Capítulo III - A natureza e o caráter do primado do Pontífice Romano
Por isso, apoiados ao testemunho manifesto da Sagrada Escritura, e concordes com os decretos formais e evidentes, tanto dos Romanos Pontífices, nossos predecessores, como dos Concílios gerais, renovamos a definição do Concílio Ecumênico de Florença, que obriga todos os fiéis cristãos a crerem que a Santa Sé Apostólica e o Pontífice Romano têm o primado sobre todo o mundo, e que o mesmo Pontífice Romano é o sucessor de São Pedro, o príncipe dos Apóstolos, é o verdadeiro vigário de Cristo, o chefe de toda a Igreja e o pai e doutor de todos os cristãos; e que a ele entregou Nosso Senhor Jesus Cristo todo o poder de apascentar, reger e governar a Igreja universal, conforme também se lê nas atas dos Concílios Ecumênicos e nos sagrados cânones.
Ensinamos, pois, e declaramos, que a Igreja Romana, por disposição divina, tem o primado do poder ordinário sobre as outras Igrejas, e que este poder de jurisdição do Romano Pontífice, poder verdadeiramente episcopal, é imediato. E a ela [à Igreja Romana] devem-se sujeitar, por dever de subordinação hierárquica e verdadeira obediência, os pastores e os fiéis de qualquer rito e dignidade, tanto cada um em particular, como todos em conjunto, não só nas coisas referentes à fé e aos costumes, mas também nas que se referem à disciplina e ao regime da Igreja, espalhada por todo o mundo, de tal forma que, guardada a unidade de comunhão e de fé com o Romano Pontífice, a Igreja de Cristo seja um só redil com um só pastor. Esta é a doutrina católica, da qual ninguém se pode desviar, sob pena de perder a fé e a salvação.
Estamos, porém, longe de afirmar que este poder do Sumo Pontífice acaba com aquele poder ordinário e imediato de jurisdição episcopal, em virtude do qual os bispos, constituídos pelo Espírito Santo [cf. At. 20, 28] e sucessores dos Apóstolos, apascentam e regem, como verdadeiros pastores, os seus respectivos rebanhos; pelo contrário, este poder é firmado, corroborado e reivindicado pelo pastor supremo e universal, segundo o dizer de São Gregório Magno: "A minha honra é o vigor dos meus irmãos. Sinto-me verdadeiramente honrado, quando a cada qual se tributa a honra que lhe é devida".

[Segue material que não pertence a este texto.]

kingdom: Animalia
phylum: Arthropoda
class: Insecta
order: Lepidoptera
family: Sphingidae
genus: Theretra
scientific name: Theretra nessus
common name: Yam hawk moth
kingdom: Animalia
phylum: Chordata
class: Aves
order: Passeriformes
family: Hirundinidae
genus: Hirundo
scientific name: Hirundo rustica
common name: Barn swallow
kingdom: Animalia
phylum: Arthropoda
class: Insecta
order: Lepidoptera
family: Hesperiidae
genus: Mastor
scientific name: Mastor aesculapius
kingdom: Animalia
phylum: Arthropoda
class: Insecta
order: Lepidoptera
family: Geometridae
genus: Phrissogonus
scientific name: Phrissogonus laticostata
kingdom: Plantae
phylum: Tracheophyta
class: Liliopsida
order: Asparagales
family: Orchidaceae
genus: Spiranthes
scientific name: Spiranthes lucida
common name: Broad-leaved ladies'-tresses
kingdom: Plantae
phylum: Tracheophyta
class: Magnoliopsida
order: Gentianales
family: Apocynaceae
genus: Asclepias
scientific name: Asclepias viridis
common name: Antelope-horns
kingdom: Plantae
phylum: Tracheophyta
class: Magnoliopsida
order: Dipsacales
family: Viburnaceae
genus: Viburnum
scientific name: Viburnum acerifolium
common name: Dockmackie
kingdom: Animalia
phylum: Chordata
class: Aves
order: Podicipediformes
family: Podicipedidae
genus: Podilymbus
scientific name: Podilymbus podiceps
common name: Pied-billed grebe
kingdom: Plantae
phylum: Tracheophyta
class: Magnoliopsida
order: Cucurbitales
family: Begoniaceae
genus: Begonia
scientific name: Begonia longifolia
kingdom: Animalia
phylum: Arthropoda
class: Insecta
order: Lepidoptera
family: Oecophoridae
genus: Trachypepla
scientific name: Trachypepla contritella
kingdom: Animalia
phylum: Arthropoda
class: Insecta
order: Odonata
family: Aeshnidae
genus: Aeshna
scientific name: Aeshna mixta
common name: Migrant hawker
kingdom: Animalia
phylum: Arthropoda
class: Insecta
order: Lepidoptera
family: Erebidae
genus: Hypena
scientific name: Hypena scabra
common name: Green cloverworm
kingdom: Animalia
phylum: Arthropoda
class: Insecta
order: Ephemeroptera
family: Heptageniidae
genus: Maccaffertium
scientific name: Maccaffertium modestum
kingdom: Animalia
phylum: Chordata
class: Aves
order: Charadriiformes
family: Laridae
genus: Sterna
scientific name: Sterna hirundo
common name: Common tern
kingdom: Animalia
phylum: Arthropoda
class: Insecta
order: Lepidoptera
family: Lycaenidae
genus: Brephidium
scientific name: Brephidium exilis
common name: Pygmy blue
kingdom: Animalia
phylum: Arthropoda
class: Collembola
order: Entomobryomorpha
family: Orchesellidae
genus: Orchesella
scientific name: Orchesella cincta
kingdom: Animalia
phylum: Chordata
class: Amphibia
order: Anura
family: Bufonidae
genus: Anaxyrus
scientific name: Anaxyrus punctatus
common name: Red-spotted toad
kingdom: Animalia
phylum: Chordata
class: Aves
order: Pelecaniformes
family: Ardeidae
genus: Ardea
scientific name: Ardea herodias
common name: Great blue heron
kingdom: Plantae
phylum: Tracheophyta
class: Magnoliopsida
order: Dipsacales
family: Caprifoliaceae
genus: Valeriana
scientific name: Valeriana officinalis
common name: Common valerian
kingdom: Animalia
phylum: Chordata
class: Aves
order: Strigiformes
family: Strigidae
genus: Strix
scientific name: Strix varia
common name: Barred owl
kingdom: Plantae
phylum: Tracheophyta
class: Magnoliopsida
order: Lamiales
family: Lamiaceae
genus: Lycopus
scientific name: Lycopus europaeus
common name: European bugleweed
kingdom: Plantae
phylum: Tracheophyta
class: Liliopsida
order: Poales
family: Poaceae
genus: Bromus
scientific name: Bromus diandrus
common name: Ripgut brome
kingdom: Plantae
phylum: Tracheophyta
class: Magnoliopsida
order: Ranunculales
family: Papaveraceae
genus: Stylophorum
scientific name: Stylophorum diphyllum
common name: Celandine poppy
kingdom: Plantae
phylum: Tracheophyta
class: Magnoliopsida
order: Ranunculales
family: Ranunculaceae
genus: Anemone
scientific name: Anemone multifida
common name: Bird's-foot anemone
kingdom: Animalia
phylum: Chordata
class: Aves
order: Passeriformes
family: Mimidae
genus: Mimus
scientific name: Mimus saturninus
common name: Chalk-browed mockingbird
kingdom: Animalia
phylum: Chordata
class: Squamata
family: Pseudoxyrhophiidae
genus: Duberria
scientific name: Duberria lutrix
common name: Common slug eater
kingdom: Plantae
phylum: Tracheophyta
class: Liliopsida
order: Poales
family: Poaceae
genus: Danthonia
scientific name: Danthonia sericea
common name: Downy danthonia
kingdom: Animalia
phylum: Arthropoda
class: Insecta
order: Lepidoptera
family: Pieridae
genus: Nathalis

Além disso, do supremo poder do Romano Pontífice de governar toda a Igreja resulta o direito de, no exercício deste seu ministério, comunicar-se livremente com os pastores e fiéis de toda a Igreja, para que estes possam ser por ele instruídos e dirigidos no caminho da salvação. Pelo que condenamos e reprovamos as máximas daqueles que dizem poder-se impedir licitamente esta comunicação do chefe supremo com os pastores e os fiéis, ou a subordinam ao poder secular, a ponto de afirmarem que o que é determinado pela Santa Sé Apostólica em virtude da sua autoridade para o governo da Igreja, não tem força nem valor, a não ser depois de confirmado pelo beneplácito do poder secular.
E como o Pontífice Romano governa a Igreja Universal em virtude do direito divino do primado apostólico, também ensinamos e declaramos que ele é o juiz supremo de todos os fiéis, podendo-se, em todas as coisas pertencentes ao foro eclesiástico, recorrer ao seu juízo; [declaramos] também que a ninguém é lícito emitir juízo acerca do julgamento desta Santa Sé, nem tocar neste julgamento, visto que não há autoridade acima da mesma Santa Sé. Por isso, estão fora do reto caminho da verdade os que afirmam ser lícito apelar da sentença dos Pontífices Romanos para o Concílio Ecumênico, como sendo uma autoridade acima do Romano Pontífice.
Cânon: Se, pois, alguém disser que ao Romano Pontífice cabe apenas o ofício de inspeção ou direção, mas não pleno e supremo poder de jurisdição sobre toda a Igreja, não só nas coisas referentes à fé e aos costumes, mas também nas que se referem à disciplina e ao governo da Igreja, espalhada por todo o mundo; ou disser que ele só goza da parte principal deste supremo poder, e não de toda a sua plenitude; ou disser que este seu poder não é ordinário e imediato, quer sobre todas e cada uma das igrejas, quer sobre todos e cada um dos pastores e fiéis - seja excomungado.